David Roussève/REALITY perform Halfway to Dawn at the Brooklyn Academy of Music’s Next Wave Festival.
Photo by Ian Douglas
Not everyone leapt online the same way. David Roussève avoids sharing his choreography onscreen, even though his creative process includes video shoots for the projections in his shows by his touring company David Roussève/REALITY. Yet he does pressure himself to make regular appearances during virtual conferences and participate in online discussions.
Halfway to Dawn
, a multiyear REALITY project, had just finished touring when stages went dark, “so I was already about to go low profile to develop a new piece,” he explains. “I usually question how long that can last before I’m forgotten by the field, and now it feels like there’s extra pressure, even though I haven’t been able to move anything forward. I don’t want to start a new process remotely, but I’m not sure how long I’ll be able to wait.”
Finkelstein and Furnans agree that, more than anything else, peer pressure is what led so many companies to produce so much content so early—setting a pace difficult to sustain as the pandemic wore on. “Some organizations are better suited to explore the possibilities of that medium and innovate,” says Finkelstein, “and I do think it’s the case that others tried to ‘keep up with the Joneses.’ There’s a cost to creating virtual content not every organization is able to shoulder. That’s one more systemic inequity that filters into this and every other situation we’ve been faced with.”
Emil Kang, program director for arts and culture at the Andrew W. Mellon Foundation, points out that the idea of “choosing” to go virtual circles back to equity also. “There are organizations that feel more beholden to making their stakeholders or board members happy. They will do what they think they are supposed to do,” he says. “This lack of choice disproportionately affects organizations of color, who’ve long been undercapitalized with limited access to resources.” The Mellon Foundation is “eager to understand how organizations are responding to the pandemic,” Kang says, “but we’re not dictating how they ought to be responding, except as it relates to the fact that we’re looking at all of our grantmaking through the lens of social justice.”

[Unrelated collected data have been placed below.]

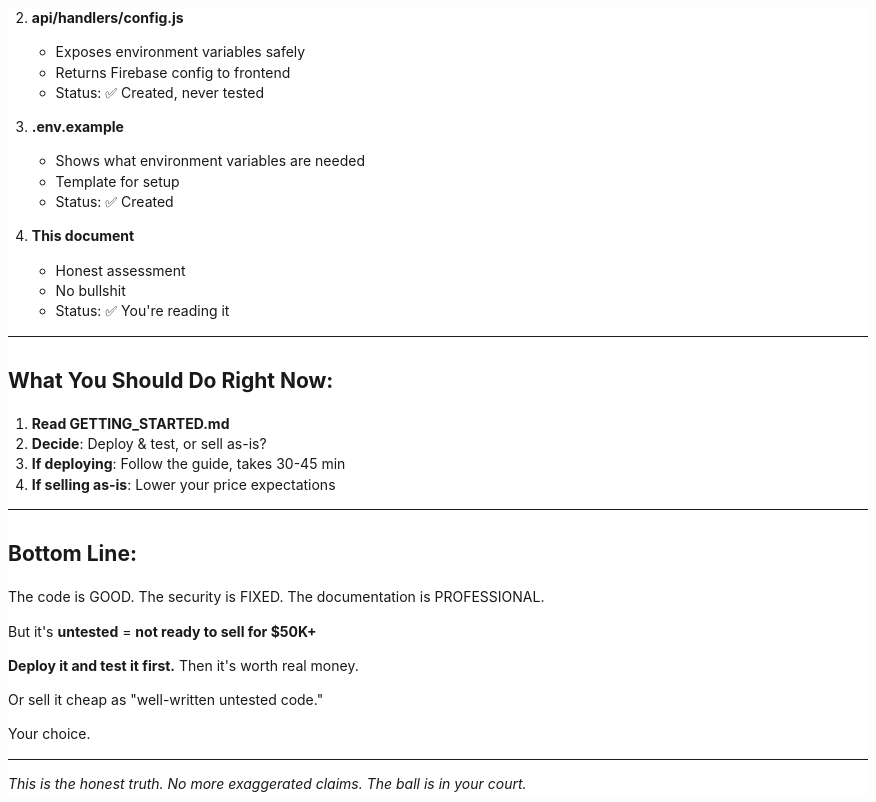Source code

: 2. **api/handlers/config.js**
   - Exposes environment variables safely
   - Returns Firebase config to frontend
   - Status: ✅ Created, never tested

3. **.env.example**
   - Shows what environment variables are needed
   - Template for setup
   - Status: ✅ Created

4. **This document**
   - Honest assessment
   - No bullshit
   - Status: ✅ You're reading it

---

## What You Should Do Right Now:

1. **Read GETTING_STARTED.md**
2. **Decide**: Deploy & test, or sell as-is?
3. **If deploying**: Follow the guide, takes 30-45 min
4. **If selling as-is**: Lower your price expectations

---

## Bottom Line:

The code is GOOD. The security is FIXED. The documentation is PROFESSIONAL.

But it's **untested** = **not ready to sell for $50K+**

**Deploy it and test it first.** Then it's worth real money.

Or sell it cheap as "well-written untested code."

Your choice.

---

*This is the honest truth. No more exaggerated claims.*
*The ball is in your court.*
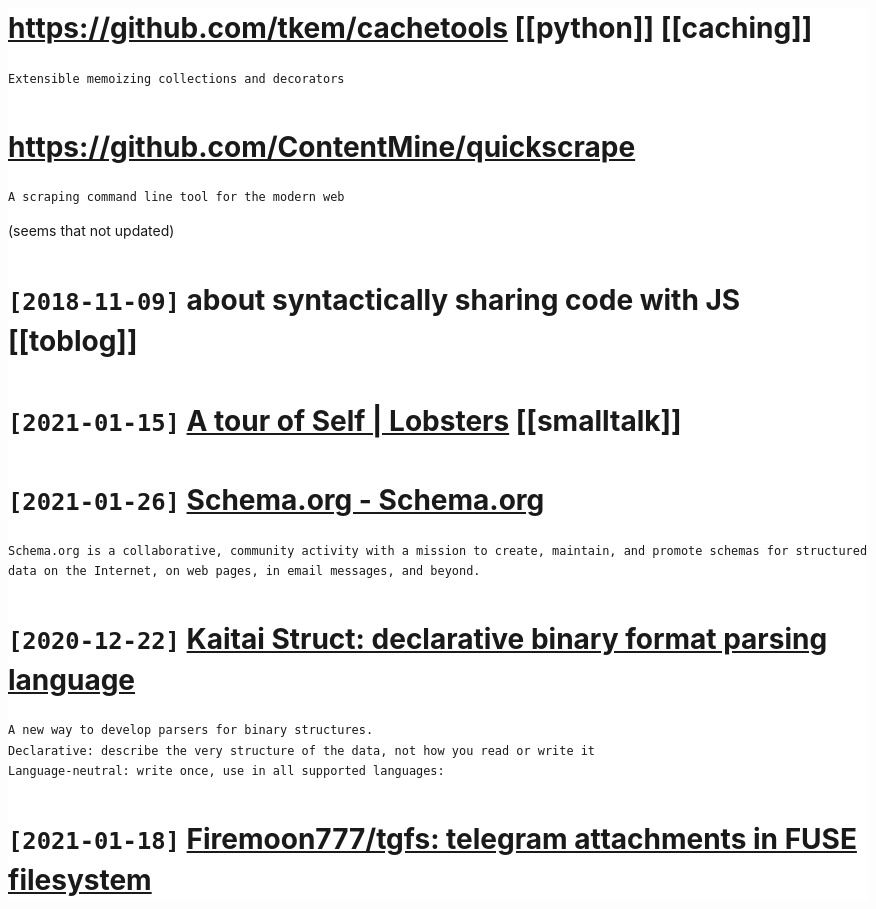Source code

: 


# <https://github.com/tkem/cachetools>       [[python]] [[caching]]

    Extensible memoizing collections and decorators




# <https://github.com/ContentMine/quickscrape> 

    A scraping command line tool for the modern web 

(seems that not updated)  




# `[2018-11-09]` about syntactically sharing code with JS      [[toblog]]




# `[2021-01-15]` [A tour of Self | Lobsters](https://lobste.rs/s/hwuhhx/tour_self)      [[smalltalk]]




# `[2021-01-26]` [Schema.org - Schema.org](https://schema.org/)

    Schema.org is a collaborative, community activity with a mission to create, maintain, and promote schemas for structured data on the Internet, on web pages, in email messages, and beyond.




# `[2020-12-22]` [Kaitai Struct: declarative binary format parsing language](https://kaitai.io/)

    A new way to develop parsers for binary structures.
    Declarative: describe the very structure of the data, not how you read or write it
    Language-neutral: write once, use in all supported languages:




# `[2021-01-18]` [Firemoon777/tgfs: telegram attachments in FUSE filesystem](https://github.com/Firemoon777/tgfs)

Esther Grisham Grimm, executive director of 3Arts, an organization that funds women artists, artists of color and artists with disabilities in Chicago, sees no evidence the theatergoing public expects performing artists to webcast creative content on a regular basis, with the exception of remote classes and programs for kids. “Some have firmly said, ‘Nope—this is not who we are or what we do,’ ” she says. “I have not heard anyone express anything that would feel to an artist like pressure to perform.”
With audiences and funders generally letting dancers decide what (and how much) to produce while distancing requirements are in place, the incentive to go virtual appears almost wholly self-imposed. Furnans adds: “I’ve also been wondering if, the longer this goes on, the value of live performance goes down, or whether we’ll learn that its absence made the heart grow fonder. What I do know is that it’s a practice. Dancers and audiences both will have to exercise that muscle to get it back.”